■ ОТРЫВОК СО СТРАНИЦЫ

%%

Алешакарамазовская аналогия преследует меня с тех пор постоянно при встречах с хозяином этого замка, который одновременно усадьба, музей, архив, библиотека, мастерская и убежище. Вот именно: убежище, то есть крепость в том смысле, что мой дом - моя крепость. Третий скит в его жизни, где он прячется от мировой галды и где, как Св. Антонию, являются ему видения, которые он переносит на холст, на лист, в скульптурный материал. Нет, он далеко не анахорет, путешествует по белу свету вместе со своими работами (Венеция, Париж, Москва, Петербург, Токио и, конечно же, Нью-Йорк), встречается с друзьями и журналистами, и тем не менее ведет одинокую трудовую жизнь, работая иногда сутки кряду. Даже телевизор заперт на замок чтоб не отвлекаться.
По словам этого запойного уоркоголика, нигде ему так хорошо не работалось, как здесь, в Клавераке. Он вычитал про эти места по другую сторону океана, еще 13-летним подростком, у Вашингтона Ирвинга, а потом вымечтал, да так что ему приснился никогда не виденный гудзонский пейзаж, и сквозь сон, чтоб не забыть наутро, он записывал его колеры на обоях своей ленинградской комнаты. И вот, спустя три десятилетия, ночное видение материализовалось, он купил этот замок, который в прошлом веке принадлежал консерватории, а теперь скульптурная мастерская, вместе с прилегающим к нему болотом, которое высушил, разбил на его месте парк и превратил в музей скульптурных объемов под открытым небом. Комары, впрочем, до сих пор кружат над статуями - из генетической ностальгии, наверно, по своей исторической родине.
Всякий раз, бывая здесь, заново поражаюсь обширности шемякинских владений. Однажды вслух. В ответ слышу - и диву даюсь - что Шемякин, мечтал бы прикупить соседнюю территорию, таких же приблизительно размеров, со своими холмами и своим прудом - зеркальное отражение шемякинской.

%%

■ ИЗВЛЕЧЁННЫЕ ДАННЫЕ
%%

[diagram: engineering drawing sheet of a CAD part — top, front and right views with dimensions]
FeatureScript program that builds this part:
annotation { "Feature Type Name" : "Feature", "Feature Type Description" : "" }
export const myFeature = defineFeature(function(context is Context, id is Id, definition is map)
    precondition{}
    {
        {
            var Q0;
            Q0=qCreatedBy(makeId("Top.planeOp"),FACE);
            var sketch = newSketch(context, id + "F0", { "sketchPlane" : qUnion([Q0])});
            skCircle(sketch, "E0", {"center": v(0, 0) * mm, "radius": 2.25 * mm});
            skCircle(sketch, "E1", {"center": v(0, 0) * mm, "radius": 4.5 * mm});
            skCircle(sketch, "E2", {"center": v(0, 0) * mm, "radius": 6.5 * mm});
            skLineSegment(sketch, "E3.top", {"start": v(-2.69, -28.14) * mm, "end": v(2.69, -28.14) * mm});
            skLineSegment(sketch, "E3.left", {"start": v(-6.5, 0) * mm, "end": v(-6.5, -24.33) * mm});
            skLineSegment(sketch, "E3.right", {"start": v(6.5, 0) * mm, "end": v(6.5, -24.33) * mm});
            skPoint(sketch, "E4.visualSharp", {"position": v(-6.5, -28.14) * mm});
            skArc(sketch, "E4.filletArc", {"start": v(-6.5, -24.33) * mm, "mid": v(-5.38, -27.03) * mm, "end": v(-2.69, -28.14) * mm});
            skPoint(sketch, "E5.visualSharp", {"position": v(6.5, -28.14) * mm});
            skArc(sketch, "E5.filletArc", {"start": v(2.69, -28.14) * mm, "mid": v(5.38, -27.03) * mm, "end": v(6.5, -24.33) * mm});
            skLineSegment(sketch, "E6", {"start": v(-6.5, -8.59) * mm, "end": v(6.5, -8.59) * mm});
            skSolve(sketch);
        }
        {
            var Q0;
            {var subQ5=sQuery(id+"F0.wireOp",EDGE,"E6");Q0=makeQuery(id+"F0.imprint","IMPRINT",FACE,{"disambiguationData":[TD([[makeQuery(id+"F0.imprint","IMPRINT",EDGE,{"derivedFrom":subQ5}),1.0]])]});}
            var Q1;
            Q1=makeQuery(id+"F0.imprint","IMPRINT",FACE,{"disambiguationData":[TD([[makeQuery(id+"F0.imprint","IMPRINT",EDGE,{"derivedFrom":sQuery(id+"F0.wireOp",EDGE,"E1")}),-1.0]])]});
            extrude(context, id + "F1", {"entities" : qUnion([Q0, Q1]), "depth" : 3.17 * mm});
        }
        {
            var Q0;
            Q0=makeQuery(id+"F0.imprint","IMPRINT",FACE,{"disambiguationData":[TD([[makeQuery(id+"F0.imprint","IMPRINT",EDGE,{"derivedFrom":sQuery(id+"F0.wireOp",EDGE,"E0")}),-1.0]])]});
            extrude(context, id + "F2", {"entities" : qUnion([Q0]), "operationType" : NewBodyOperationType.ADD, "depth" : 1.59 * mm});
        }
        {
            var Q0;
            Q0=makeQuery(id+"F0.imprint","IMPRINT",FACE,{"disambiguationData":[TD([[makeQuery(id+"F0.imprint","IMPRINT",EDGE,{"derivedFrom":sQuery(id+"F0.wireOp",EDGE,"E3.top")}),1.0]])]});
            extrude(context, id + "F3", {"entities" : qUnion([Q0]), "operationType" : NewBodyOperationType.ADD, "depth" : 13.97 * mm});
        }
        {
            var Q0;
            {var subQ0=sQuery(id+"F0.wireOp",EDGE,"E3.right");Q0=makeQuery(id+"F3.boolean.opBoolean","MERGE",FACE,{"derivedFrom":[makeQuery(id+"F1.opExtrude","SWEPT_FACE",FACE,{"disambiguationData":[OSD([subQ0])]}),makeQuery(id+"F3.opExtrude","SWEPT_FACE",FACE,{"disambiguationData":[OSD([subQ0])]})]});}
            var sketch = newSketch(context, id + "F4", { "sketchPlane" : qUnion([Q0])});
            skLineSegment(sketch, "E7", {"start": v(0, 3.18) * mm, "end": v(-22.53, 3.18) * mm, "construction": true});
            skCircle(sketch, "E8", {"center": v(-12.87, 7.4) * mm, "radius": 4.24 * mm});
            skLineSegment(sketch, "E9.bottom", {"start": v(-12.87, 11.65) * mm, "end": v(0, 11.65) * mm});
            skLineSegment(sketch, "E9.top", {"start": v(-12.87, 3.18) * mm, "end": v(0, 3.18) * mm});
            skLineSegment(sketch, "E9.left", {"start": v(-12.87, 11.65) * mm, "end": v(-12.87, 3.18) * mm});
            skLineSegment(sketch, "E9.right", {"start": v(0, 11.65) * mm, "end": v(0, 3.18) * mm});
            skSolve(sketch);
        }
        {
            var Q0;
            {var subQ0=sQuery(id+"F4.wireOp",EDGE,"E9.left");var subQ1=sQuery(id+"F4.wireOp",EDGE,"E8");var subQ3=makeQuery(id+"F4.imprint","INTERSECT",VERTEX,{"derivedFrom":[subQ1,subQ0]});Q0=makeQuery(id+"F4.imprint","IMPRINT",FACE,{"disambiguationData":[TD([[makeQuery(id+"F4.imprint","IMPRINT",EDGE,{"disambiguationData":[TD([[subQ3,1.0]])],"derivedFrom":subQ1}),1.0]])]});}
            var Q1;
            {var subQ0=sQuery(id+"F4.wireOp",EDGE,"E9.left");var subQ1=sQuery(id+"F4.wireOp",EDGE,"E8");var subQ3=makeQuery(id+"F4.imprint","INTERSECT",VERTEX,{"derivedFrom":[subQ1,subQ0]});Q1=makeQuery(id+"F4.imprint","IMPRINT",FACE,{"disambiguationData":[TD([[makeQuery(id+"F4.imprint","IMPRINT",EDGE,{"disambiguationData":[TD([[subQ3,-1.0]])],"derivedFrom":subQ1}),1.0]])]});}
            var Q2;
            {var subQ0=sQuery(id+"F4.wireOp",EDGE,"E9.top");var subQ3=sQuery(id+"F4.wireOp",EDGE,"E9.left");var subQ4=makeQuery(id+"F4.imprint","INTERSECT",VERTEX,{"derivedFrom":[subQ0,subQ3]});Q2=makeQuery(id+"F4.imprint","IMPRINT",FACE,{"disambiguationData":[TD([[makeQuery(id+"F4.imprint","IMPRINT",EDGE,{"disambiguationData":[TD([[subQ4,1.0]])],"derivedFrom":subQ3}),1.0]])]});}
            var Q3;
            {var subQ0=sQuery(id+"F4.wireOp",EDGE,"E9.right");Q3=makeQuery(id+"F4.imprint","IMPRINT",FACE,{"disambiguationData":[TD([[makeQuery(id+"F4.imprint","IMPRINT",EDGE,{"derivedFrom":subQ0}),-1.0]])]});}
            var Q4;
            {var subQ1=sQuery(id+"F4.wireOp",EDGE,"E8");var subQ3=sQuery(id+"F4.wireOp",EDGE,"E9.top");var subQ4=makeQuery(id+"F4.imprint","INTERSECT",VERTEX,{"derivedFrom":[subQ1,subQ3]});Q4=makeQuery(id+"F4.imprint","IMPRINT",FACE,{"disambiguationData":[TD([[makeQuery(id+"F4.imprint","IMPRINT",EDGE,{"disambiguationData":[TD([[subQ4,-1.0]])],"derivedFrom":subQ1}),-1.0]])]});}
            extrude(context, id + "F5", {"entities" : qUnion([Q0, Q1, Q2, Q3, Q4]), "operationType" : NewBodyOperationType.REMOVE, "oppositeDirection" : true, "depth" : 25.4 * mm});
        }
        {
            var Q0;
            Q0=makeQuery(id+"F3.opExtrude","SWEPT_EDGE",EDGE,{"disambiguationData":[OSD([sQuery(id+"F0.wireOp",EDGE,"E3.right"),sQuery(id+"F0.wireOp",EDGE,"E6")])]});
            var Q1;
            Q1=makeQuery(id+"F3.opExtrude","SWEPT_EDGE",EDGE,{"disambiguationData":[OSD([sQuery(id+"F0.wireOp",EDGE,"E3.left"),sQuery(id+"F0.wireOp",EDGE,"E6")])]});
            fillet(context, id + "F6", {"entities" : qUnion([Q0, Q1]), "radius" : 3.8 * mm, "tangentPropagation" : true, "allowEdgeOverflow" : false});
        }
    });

%%

■ ЗАДАНИЕ A
Процитируйте из отрывка о замке Шемякина часть, которая начинается со слов «Всякий раз, бывая» и заканчивается словами «зеркальное отражение шемякинской.».
■ ЗАДАНИЕ B
Допишите отрывок о замке Шемякина, начав сразу после его последнего предложения.

■ ОТВЕТ A
Всякий раз, бывая здесь, заново поражаюсь обширности шемякинских владений. Однажды вслух. В ответ слышу - и диву даюсь - что Шемякин, мечтал бы прикупить соседнюю территорию, таких же приблизительно размеров, со своими холмами и своим прудом - зеркальное отражение шемякинской.

■ ОТВЕТ B
- Будете как Алиса в Зазеркалье. Еще одно метапространство?
- Не еще одно, а одно единое.
Гигантомания?
Скорее гигантомахия, потому что объединенное метапространство Шемякин освоит, обживет и заселит монументальными скульптурами - подстать здешним просторам. И тогда замкнется литературно-историческая перспектива.
Конец перспективы?
Или наоборот: шемякинский парк станет чем-то наподобие расположенных по соседству и "национализированных" усадеб Вандербилтов, Рузвельтов и иных американских знаменитостей? Почему тогда не быть музею под открытым небом имени Михаила Шемякина?
Как и у Алеши Карамазова (а прежде у его создателя - Достоевского), у Шемякина было жутковатое детство: измывательства пьяного отца над матерью, детские страхи.
- Мое детство - это беспробудная темная ночь, залитая кровью. Больше всего я в детстве боялся, как все мальчики, которые больше любят мать, чем отца, что отец убьет мать. Он ее зверски избивал, часто это кончалось выстрелами. Нам приходилось вылетать в окно, когда он хватал шашку и начинал рубить все подряд: платья матери, потом шкафы, зеркала...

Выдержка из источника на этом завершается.